I have never, before or since, felt that kind of physical pain (and I don't know that I'll be so stubborn about natural birth the next time around-drugs can be a good thing sometimes). But I have felt its emotional equivalent, these last two years of my life. I have wailed. I have laid catatonic. I have researched ways to die. I have tried to flee, through food, through purchases that I could not afford, through television. But I could never flee completely, because of this life I had pushed into this world, needing me to be present for him, to take care of him, to be alive, which is something more than survival for him. And in doing that, in sitting in the pain, in welcoming the joy that could coexist it, and the changes it forced in me. I was going to grow or I was going to die. I chose to live, which meant choosing to grow. Which meant asking questions of myself, telling truths to myself, that my life before allowed me to avoid.
I think I am coming out of it, finally, this big transition that wrought such a depth of hurting. But, as in childbirth with afterbirth, tears, and stitches, it doesn't mean the birth, or the pain of birth is over. I still have moments of wondering whether I can do this, of wishing, pointlessly, for a simpler past. But, like I wouldn't give back that kind-of-horrible-but-also-wonderful birth experience, I would not take back the decision to have my child, even with people suggesting that that decision was wrong, trying to measure, externally, in numbers, my capacity and his potential. I know that he was worth it. And I know that I am better, stronger, more powerful than before.
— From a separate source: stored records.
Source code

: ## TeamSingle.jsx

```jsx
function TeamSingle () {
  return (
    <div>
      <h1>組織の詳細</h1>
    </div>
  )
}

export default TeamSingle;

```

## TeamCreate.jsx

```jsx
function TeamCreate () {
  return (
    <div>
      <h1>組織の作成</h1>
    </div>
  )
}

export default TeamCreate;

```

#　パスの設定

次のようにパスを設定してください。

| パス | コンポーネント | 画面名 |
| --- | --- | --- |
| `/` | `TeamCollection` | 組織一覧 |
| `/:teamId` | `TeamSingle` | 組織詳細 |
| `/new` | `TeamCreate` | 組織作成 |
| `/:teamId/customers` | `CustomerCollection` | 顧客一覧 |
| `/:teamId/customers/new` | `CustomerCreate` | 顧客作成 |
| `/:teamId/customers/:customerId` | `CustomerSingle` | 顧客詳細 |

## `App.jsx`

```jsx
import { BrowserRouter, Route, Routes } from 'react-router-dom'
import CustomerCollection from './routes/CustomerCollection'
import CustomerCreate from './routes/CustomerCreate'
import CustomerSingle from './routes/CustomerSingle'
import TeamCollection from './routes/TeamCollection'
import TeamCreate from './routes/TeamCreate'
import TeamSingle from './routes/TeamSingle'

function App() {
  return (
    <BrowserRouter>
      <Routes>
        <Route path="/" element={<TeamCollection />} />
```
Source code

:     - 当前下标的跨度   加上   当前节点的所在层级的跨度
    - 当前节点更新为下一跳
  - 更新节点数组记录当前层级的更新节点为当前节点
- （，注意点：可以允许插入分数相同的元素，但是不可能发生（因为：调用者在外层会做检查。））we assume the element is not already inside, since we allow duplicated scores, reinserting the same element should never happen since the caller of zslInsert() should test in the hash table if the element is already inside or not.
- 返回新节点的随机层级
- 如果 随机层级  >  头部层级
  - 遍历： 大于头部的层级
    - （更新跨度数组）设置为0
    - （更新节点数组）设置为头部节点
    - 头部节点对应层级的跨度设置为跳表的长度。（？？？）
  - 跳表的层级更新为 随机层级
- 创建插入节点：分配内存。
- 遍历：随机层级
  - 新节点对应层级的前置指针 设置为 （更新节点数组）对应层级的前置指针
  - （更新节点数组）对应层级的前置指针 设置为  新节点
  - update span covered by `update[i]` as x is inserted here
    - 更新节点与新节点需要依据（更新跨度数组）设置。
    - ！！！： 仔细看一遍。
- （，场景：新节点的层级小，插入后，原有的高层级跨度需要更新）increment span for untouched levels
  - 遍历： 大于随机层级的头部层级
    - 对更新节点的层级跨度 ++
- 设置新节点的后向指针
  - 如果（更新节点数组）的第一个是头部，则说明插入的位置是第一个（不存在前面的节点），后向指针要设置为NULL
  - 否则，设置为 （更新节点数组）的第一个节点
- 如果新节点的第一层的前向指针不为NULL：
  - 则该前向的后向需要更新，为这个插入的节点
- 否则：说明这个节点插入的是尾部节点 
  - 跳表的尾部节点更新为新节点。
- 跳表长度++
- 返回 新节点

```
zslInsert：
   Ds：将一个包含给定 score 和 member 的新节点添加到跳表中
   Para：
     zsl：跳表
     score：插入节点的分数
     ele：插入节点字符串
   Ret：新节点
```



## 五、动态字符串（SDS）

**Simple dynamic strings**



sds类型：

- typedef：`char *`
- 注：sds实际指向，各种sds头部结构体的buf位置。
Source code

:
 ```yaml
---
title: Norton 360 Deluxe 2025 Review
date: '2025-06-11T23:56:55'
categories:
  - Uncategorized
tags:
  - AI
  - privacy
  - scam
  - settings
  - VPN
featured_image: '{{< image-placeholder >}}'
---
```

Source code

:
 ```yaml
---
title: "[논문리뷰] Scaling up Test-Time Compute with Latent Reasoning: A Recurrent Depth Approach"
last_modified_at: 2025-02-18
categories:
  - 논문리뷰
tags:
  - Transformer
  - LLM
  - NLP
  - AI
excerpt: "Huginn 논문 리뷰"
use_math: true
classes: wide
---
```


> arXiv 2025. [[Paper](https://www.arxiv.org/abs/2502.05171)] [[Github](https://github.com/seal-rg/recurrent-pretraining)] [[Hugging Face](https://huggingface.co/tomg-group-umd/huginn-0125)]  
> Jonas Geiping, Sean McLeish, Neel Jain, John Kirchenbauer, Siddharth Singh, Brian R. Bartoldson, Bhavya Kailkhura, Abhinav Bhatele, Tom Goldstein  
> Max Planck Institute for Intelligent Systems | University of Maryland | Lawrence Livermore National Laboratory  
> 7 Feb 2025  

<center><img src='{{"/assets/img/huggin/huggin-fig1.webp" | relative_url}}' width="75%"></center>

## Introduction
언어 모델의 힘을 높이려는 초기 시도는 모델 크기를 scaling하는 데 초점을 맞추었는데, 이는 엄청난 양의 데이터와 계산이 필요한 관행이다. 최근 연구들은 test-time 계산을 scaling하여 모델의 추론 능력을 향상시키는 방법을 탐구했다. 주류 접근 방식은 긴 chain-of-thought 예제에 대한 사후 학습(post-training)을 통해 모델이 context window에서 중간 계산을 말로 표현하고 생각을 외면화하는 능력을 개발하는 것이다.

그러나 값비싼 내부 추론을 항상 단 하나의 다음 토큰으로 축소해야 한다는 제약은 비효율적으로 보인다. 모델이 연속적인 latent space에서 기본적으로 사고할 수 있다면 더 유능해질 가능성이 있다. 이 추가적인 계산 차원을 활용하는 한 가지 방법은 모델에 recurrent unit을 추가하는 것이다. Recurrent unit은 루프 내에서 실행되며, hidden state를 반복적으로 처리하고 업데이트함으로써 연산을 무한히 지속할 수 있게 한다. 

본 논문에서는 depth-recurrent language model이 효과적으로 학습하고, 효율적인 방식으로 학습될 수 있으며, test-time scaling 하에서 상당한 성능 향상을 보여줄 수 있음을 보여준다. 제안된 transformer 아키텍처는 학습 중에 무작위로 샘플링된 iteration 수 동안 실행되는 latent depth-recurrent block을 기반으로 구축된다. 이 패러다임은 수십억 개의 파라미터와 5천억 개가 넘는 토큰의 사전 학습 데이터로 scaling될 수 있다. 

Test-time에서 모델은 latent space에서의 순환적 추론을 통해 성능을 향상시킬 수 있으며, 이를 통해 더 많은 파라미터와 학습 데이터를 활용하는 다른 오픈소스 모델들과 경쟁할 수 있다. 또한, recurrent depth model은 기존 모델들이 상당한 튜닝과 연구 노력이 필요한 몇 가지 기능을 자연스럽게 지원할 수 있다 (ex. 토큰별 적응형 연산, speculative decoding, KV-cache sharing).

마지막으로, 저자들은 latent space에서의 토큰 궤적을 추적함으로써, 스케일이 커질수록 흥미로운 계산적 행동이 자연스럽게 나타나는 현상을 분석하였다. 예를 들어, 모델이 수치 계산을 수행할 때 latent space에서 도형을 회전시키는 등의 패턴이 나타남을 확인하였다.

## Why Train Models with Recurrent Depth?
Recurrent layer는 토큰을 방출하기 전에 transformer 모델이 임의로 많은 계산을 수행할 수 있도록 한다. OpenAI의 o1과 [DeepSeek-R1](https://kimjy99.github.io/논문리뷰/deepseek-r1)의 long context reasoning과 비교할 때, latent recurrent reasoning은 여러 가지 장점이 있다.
I usually don't enable comments, I do race woman work and I am not trying to hear from no internet trolls in a space where I also write about my son. But I would like to hear some other voices, stories on this one. For anyone, do you think you have ever gone through a transition? Is yours still to come? What do you think is the value of pain in our lives? The role of pain in faith, or spirituality? And if you have given birth (surgically, medicated, unmedicated, flight home with your newly adopted child in your arms, however you've done it) what did it teach you about yourself?